◆ ACTIVITY 1: Condense the paragraph in the 1910 college football season text that opens with "The 1910 college football season had no clear-cut champion", keeping its main facts.
◆ ACTIVITY 2: Carry on the 1910 college football season text past its last sentence, the rule about the ballcarrier.

The 1910 college football season had no clear-cut champion, with the Official NCAA Division I Football Records Book listing Harvard and Pittsburgh as having been retrospectively selected national champions, by four "major selectors" in about 1927, 1947, 1970 and 1980. Only Harvard claims a national championship for the 1910 season.

Rules
Rule changes were made prior to the 1910 season to permit more use of the forward pass, with complicated limitations:
The only eligible receivers were the two ends, who could catch a pass no more than 20 yards beyond the line of scrimmage, and could not be interfered with until the ball was caught.
A legal pass could not be thrown unless the quarterback was at least 5 yards behind the line of scrimmage and the rest of the players, except the two ends, were at least 1 yard behind the scrimmage line.
On kickoffs and punts, the kicking team's players could not be touched until they had advanced 20 yards
Flying tackles were outlawed, and "the man making a tackle must have at least one foot on the ground".
The ballcarrier could no longer be aided in any way by his teammates.

◆ SUPPLIED INFORMATION:

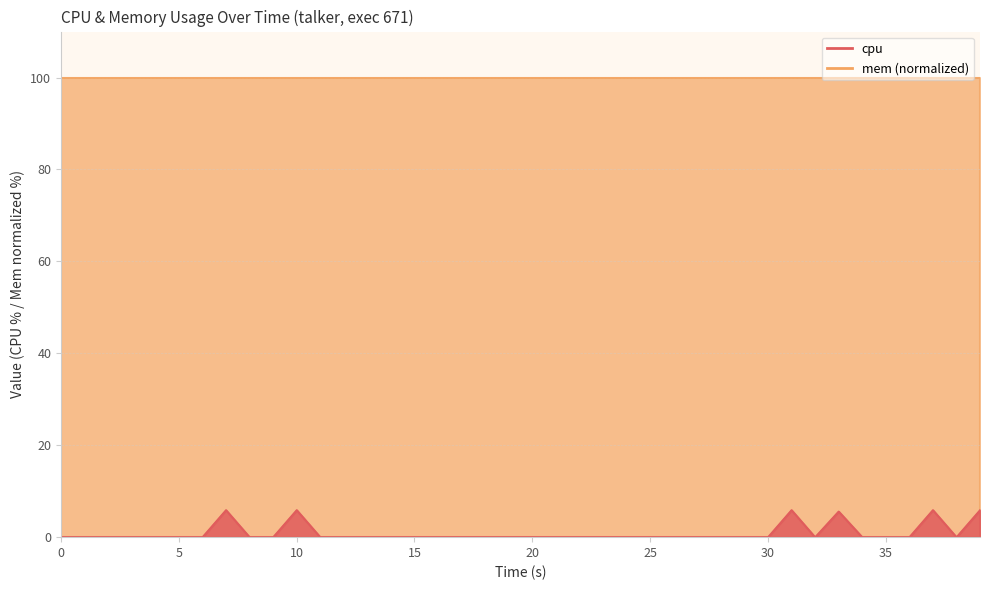

Which has a higher value, 18 or 26?

18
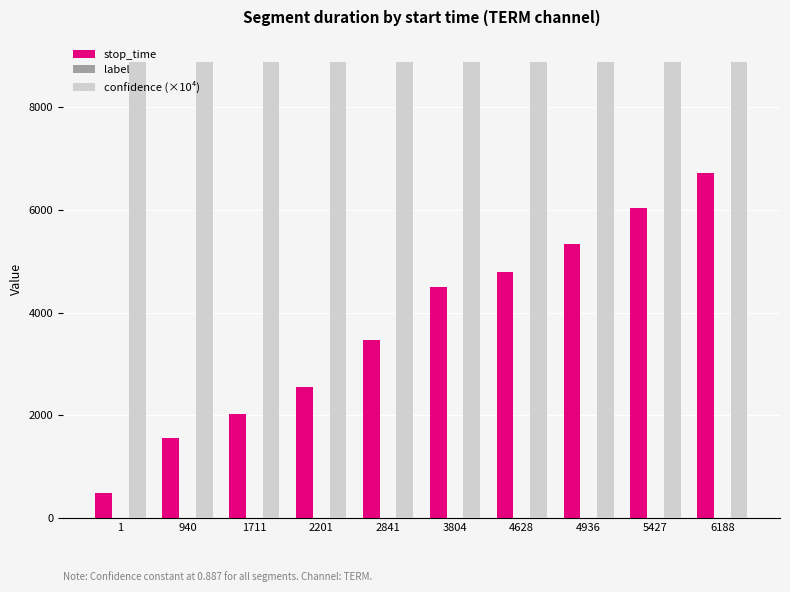

The value of stop_time at 940 is 1552.3. True or false?

True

◆ EXPECTED ANSWER 1: The 1910 season had no clear champion. The Official NCAA Division I Football Records Book lists Harvard and Pittsburgh as national champions, chosen retrospectively by four "major selectors" around 1927, 1947, 1970 and 1980. Only Harvard claims the 1910 title.

◆ EXPECTED ANSWER 2:
Other rules in 1910 were:
Field 110 yards in length
Kickoff made from midfield
Three downs to gain ten yards
Touchdown worth 5 points
Field goal worth 3 points
Game time based on agreement of the teams, not to exceed two 45 minute halves.

The season ran from September 24 until Thanksgiving Day (November 24). Prior to Thanksgiving, the season's death toll was 22; the previous season's was thirty.

Conference and program changes
 The Colorado Faculty Athletic Conference (CFAC) changed its name to the Rocky Mountain Faculty Athletic Conference (RMFAC, now just the Rocky Mountain Athletic Conference)  in 1910 after expanding into Utah.

Conference changes

Program changes
Arkansas changed its nickname from the Cardinals to the current Razorbacks.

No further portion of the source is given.